Email is now by far and away the main communication mechanism within and between companies. It’s a tool that many people are now addicted to, says Coutts.
“When you get an email, if it’s a particularly positive email or one that is going to take you further in action – your brain releases the dopamine neurotransmitter, which makes you feel good.
“So you constantly start to crave that from a cognitive base, like you want to check email but you can end up being neurologically driven to check email because you are craving that dopamine hit. It’s the same mechanism of addiction that is involved in gambling in terms of the neurotransmitters,” says Coutts.
Executives need to become aware of how reactive they really are. They need to observe the experience of being pulled away to answer their phones or emails when perhaps it’s not the best thing to do.
“If possible, kill notifications so you are accessing communications only when you have the time and space to deal with it. For instance, sitting at a traffic light in the car is a lovely piece of downtime but it’s not actually a good time to answer emails,” Coutts says.

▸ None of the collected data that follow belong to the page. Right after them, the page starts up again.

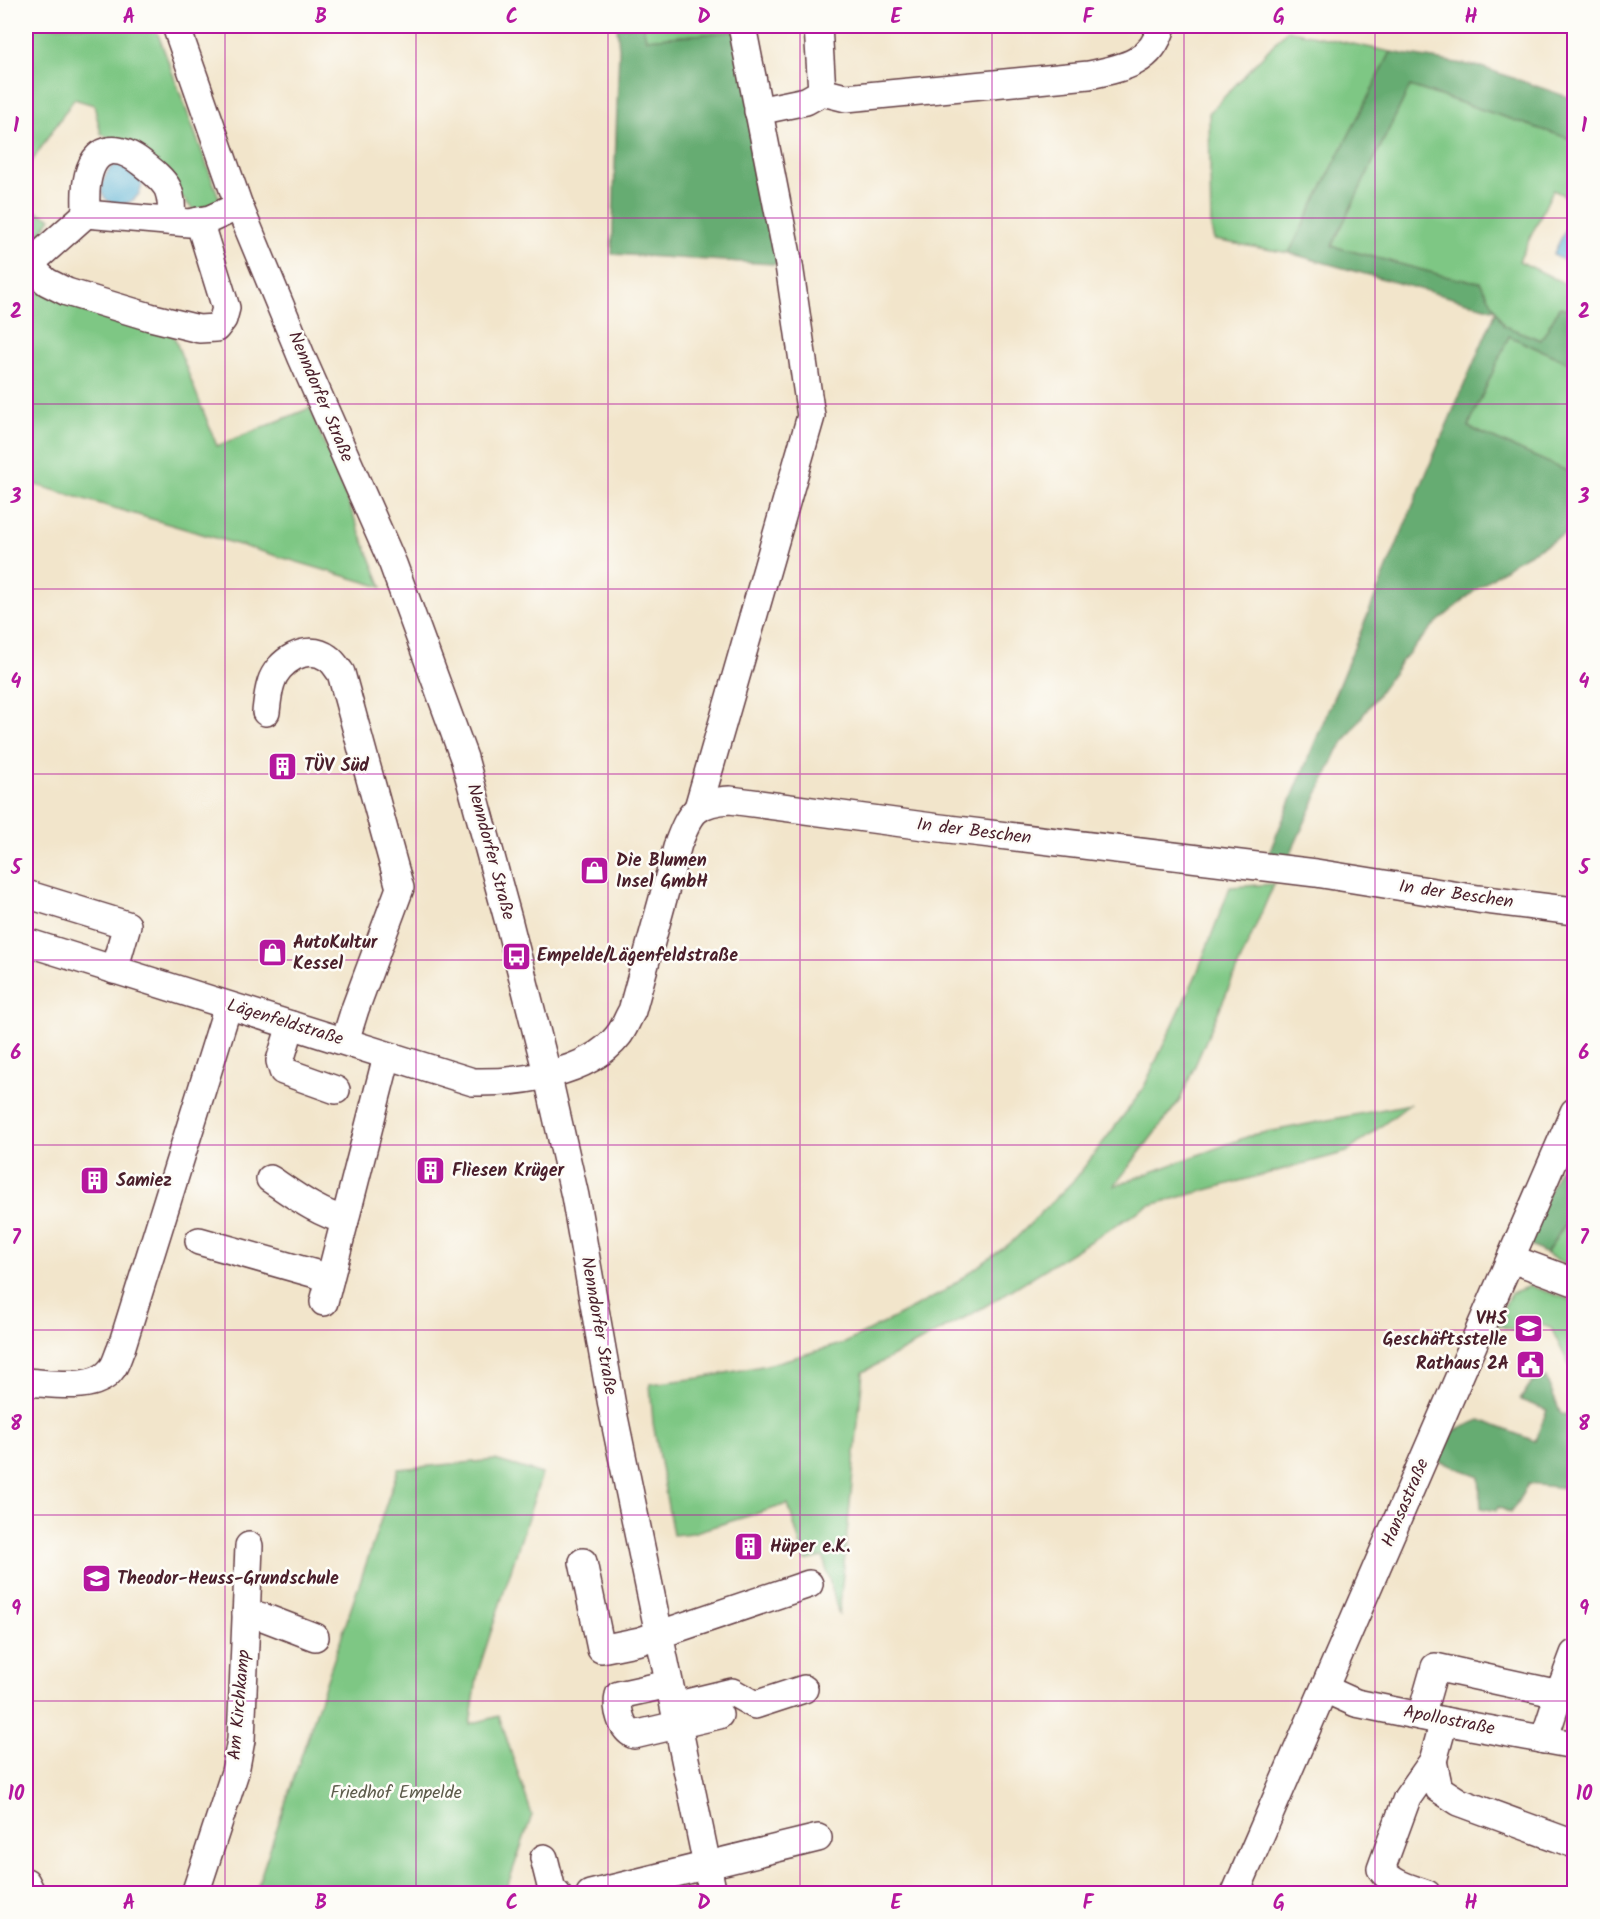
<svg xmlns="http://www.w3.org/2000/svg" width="1600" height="1919" viewBox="0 0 1600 1919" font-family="Kalam,sans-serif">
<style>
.green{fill:#7ec784;stroke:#647358;stroke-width:1.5}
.forest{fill:#66ac72;stroke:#58664e;stroke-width:1.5}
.water{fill:#55afd3;stroke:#50677f;stroke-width:1.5}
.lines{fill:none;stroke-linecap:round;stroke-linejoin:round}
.minor-casing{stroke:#633d43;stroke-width:30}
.minor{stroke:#fff;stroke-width:27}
.grid{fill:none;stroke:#b5179e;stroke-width:1.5;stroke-opacity:0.55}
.labels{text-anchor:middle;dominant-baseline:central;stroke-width:5;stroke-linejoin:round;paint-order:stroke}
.street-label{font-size:18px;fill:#4a1f2b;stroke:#fdfcf7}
.poi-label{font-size:18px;font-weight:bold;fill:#4a1f2b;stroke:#fdfcf7;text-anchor:start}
.park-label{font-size:18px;fill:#5c5a4a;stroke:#fdfcf7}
.neatline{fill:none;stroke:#b5179e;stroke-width:2}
.grid-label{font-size:20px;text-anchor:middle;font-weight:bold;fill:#b5179e}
</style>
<rect width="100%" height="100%" fill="#fdfcf7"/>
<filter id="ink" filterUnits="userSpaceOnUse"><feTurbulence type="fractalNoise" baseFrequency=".0167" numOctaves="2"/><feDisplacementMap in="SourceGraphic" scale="12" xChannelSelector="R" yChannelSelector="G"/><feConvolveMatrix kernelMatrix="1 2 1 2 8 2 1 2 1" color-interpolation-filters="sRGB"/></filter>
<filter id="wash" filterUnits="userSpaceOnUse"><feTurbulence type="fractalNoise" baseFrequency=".008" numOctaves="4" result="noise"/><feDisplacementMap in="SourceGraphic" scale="24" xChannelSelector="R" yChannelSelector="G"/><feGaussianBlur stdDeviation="1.35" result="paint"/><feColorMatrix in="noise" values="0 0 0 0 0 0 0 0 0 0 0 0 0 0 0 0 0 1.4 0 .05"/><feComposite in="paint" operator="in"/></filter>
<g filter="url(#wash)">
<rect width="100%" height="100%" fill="#f2e5cb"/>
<g class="green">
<polygon points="26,26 155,26 221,203 194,211 145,155 101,134 94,105 74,99 26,170"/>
<polygon points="643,26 742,26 744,31 646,39"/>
<polygon points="1287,30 1391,52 1289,253 1214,240 1211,228 1209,113"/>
<polygon points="1410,86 1574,140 1574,200 1553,190 1519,261 1574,288 1574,311 1560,307 1541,340 1504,326 1480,282 1452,278 1332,246"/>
<polygon points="26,207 51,218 26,254"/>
<polygon points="26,284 171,329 217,446 310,408 382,587 26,482"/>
<polygon points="1509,336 1574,365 1574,470 1569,472 1468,427"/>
<polygon points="1274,884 1180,1100 1114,1186 1252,1135 1410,1104 1347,1152 1147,1206 979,1310 863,1372 839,1615 823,1557 805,1561 788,1504 692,1533 673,1535 653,1423 650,1384 700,1378 767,1365 845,1343 940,1294 1013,1241 1076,1178 1142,1091 1197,973 1230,887"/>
<polygon points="1574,1210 1574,1244 1572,1252 1574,1254 1574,1268 1546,1254"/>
<polygon points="1530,1286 1574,1301 1574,1375 1551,1328 1523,1319 1518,1332 1495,1324 1511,1293"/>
<polygon points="495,1460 542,1474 478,1672 470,1724 499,1716 532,1815 505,1893 255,1893 398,1469"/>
</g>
<g class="forest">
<polygon points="617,26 643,26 646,39 744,31 789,265 612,254 619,49"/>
<polygon points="1391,52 1481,67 1574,99 1574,140 1410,86 1332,246 1452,278 1480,282 1496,310 1289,253"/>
<polygon points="1560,307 1574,311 1574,365 1509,336 1468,427 1569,472 1574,470 1574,529 1516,561 1478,588 1434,625 1401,662 1338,750 1289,857 1267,858 1433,457 1496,311 1504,326 1541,340"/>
<polygon points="1574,1136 1574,1210 1546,1254 1526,1243"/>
<polygon points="1546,1378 1561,1414 1574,1415 1574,1489 1528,1484 1511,1513 1498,1507 1496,1511 1481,1508 1479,1476 1430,1458 1444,1435 1480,1420 1535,1441 1547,1410 1520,1400 1532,1383"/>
</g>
<g class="water">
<path d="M120,164L142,178C145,215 90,210 104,179C108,170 110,166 120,164Z"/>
<polygon points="1574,212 1574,265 1553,255"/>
</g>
</g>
<g filter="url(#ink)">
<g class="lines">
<defs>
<g id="minor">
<polyline points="176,26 239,206 302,358 393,564 464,758 508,919 547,1073 575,1196 614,1417 713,1894"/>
<path d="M822,92L846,98L1089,75C1123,68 1152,63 1162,26"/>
<polyline points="758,111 806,101 822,92 818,26"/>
<path d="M86,214C86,204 85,192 87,182C93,146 116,143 142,163C151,170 163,179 168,189C172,199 172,211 171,221"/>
<polyline points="26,260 32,262 86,214 189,223 210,219 239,206"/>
<polyline points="32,262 38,274 47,282 67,292 150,317 199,329 216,328 223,319 226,308 199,221"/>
<path d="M266,712C267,703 268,692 271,683C277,662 307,642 328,658C333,661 337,668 341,673L400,888L355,1009L345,1041"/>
<polyline points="698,808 811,416 789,265 742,26"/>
<polyline points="26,894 127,925 114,970"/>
<path d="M26,942L473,1082C519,1083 588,1074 618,1036C624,1029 627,1019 632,1011L678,844C690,813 695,802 730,800L932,827L1316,873L1478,899L1574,911"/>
<polyline points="291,1025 280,1061 283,1071 336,1090"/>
<path d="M270,1179C293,1194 317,1213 345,1220"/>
<polyline points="199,1241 330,1278"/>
<polyline points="1512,1259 1574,1282"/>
<polyline points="324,1302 387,1056"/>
<path d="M26,1382C50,1383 95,1392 111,1370C116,1365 118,1355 121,1349L228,1006"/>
<polyline points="583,1562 601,1649 640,1641 809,1584"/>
<polyline points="246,1613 263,1617 315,1637"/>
<path d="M669,1684L619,1695C616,1708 621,1729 634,1735L719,1715"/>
<polyline points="1325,1689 1356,1703 1444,1721 1574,1745"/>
<polyline points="678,1705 732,1692 755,1705 804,1689"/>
<polyline points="1421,1716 1435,1667 1559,1694 1574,1654"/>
<polyline points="1544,1740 1559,1694"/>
<polyline points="1433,1761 1439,1789 1459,1802 1574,1844"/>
<polyline points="544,1858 552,1890 557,1894"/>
<polyline points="26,1882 32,1894"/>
<polyline points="195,1894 235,1772 241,1740 249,1546"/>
<polyline points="590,1894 818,1838"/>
<polyline points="1235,1894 1574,1112"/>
<path d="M1427,1894C1411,1888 1391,1884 1381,1869L1407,1798L1433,1761L1444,1721"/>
</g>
</defs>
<use href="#minor" class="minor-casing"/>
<use href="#minor" class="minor"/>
</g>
</g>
<path class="grid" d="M225,26V1894M416,26V1894M608,26V1894M800,26V1894M992,26V1894M1184,26V1894M1375,26V1894M26,218H1574M26,404H1574M26,589H1574M26,774H1574M26,960H1574M26,1145H1574M26,1330H1574M26,1515H1574M26,1701H1574"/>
<defs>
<symbol id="building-square" viewBox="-11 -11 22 22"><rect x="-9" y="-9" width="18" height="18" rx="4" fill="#b5179e" stroke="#fdfcf7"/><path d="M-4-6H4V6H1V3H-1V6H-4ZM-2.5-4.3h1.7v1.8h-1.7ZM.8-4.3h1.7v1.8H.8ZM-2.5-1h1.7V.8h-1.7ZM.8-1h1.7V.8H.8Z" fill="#fff"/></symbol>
<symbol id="shop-square" viewBox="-11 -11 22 22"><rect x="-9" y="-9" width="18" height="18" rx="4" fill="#b5179e" stroke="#fdfcf7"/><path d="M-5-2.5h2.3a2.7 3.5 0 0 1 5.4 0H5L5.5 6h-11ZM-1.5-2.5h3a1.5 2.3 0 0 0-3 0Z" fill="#fff"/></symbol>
<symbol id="bus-square" viewBox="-11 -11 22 22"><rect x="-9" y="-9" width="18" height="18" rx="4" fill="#b5179e" stroke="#fdfcf7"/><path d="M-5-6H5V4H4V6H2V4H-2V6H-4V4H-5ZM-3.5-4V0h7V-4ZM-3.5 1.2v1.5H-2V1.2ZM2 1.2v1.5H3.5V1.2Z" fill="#fff"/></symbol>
<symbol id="university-square" viewBox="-11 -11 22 22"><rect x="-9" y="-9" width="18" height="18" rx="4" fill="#b5179e" stroke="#fdfcf7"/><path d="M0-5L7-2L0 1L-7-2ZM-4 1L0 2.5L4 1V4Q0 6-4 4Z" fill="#fff"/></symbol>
<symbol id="civic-square" viewBox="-11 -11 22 22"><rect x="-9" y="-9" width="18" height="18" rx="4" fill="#b5179e" stroke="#fdfcf7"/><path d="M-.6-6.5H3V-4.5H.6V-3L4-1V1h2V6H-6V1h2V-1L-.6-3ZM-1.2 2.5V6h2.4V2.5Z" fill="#fff"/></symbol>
<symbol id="school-square" viewBox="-11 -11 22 22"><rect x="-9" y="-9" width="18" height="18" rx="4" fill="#b5179e" stroke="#fdfcf7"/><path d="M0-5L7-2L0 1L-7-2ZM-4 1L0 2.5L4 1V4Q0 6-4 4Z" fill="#fff"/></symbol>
</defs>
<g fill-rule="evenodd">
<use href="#building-square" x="266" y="750" width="33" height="33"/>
<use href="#shop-square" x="578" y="854" width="33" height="33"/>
<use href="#shop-square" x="256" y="936" width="33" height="33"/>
<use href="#bus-square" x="500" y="940" width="33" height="33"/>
<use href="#building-square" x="414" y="1154" width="33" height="33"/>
<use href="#building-square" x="78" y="1164" width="33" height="33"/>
<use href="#university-square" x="1512" y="1312" width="33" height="33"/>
<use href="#civic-square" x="1514" y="1348" width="33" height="33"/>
<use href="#building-square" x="732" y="1530" width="33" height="33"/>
<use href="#school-square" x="80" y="1562" width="33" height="33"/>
</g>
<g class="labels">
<g class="street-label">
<text transform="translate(320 397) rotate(67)">Nenndorfer Straße</text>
<text transform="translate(974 832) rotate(7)">In der Beschen</text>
<text transform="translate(490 852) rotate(75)">Nenndorfer Straße</text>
<text transform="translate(1456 895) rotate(8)">In der Beschen</text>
<text transform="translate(285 1023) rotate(17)">Lägenfeldstraße</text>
<text transform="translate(598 1326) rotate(80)">Nenndorfer Straße</text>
<text transform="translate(1406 1503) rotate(-67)">Hansastraße</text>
<text transform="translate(240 1705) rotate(-85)">Am Kirchkamp</text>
<text transform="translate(1449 1721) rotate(11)">Apollostraße</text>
</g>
<g class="poi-label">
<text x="304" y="766">TÜV Süd</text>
<text x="616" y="861">Die Blumen<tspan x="616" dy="21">Insel GmbH</tspan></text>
<text x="293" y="943">AutoKultur<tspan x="293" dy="21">Kessel</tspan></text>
<text x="537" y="956">Empelde/Lägenfeldstraße</text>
<text x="452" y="1171">Fliesen Krüger</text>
<text x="116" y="1181">Samiez</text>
<text x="1507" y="1319" text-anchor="end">VHS<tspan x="1507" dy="21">Geschäftsstelle</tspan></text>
<text x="1509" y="1364" text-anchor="end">Rathaus 2A</text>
<text x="770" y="1547">Hüper e.K.</text>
<text x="117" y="1579">Theodor-Heuss-Grundschule</text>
</g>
<g class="park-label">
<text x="396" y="1793">Friedhof Empelde</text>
</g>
</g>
<rect width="1600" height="1919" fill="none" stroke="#fdfcf7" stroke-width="66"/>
<rect x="33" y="33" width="1534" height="1853" class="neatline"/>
<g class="grid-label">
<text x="129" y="23">A</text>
<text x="321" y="23">B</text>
<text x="512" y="23">C</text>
<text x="704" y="23">D</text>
<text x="896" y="23">E</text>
<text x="1088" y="23">F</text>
<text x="1279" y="23">G</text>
<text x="1471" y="23">H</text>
<text x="16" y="132">1</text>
<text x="1584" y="132">1</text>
<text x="16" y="318">2</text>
<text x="1584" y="318">2</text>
<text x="16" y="503">3</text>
<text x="1584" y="503">3</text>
<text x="16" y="688">4</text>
<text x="1584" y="688">4</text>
<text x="16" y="874">5</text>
<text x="1584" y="874">5</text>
<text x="16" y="1059">6</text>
<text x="1584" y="1059">6</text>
<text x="16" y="1244">7</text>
<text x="1584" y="1244">7</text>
<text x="16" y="1430">8</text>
<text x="1584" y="1430">8</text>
<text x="16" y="1615">9</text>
<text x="1584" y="1615">9</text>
<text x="16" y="1800">10</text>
<text x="1584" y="1800">10</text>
<text x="129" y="1909">A</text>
<text x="321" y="1909">B</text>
<text x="512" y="1909">C</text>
<text x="704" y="1909">D</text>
<text x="896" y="1909">E</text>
<text x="1088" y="1909">F</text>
<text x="1279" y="1909">G</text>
<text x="1471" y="1909">H</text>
</g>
</svg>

Coutts highlights the concept of ‘switch time’ or the time it takes for an individual’s brain to come up to speed when moving from one task to another. For instance, if you check and read through an email, it takes 64 seconds to come back to what you were doing prior to that, she says.
People need to choose when they are going to switch by checking email at certain periods of the day rather than switch out of automatic pilot.
“All of this sounds like classic time management techniques … people have known this for quite a long time but still find it hard to implement. Often we are just on this automatic cycle of just reacting.”
Mindfulness interrupts that reaction cycle, says Coutts.
“Clearly these techniques are great and it helps to have some sort of practice where you train your brain to notice and focus, maybe for 10 minutes. So in the heat of the moment, you’ve actually got that mental muscle to be able to focus,” she says.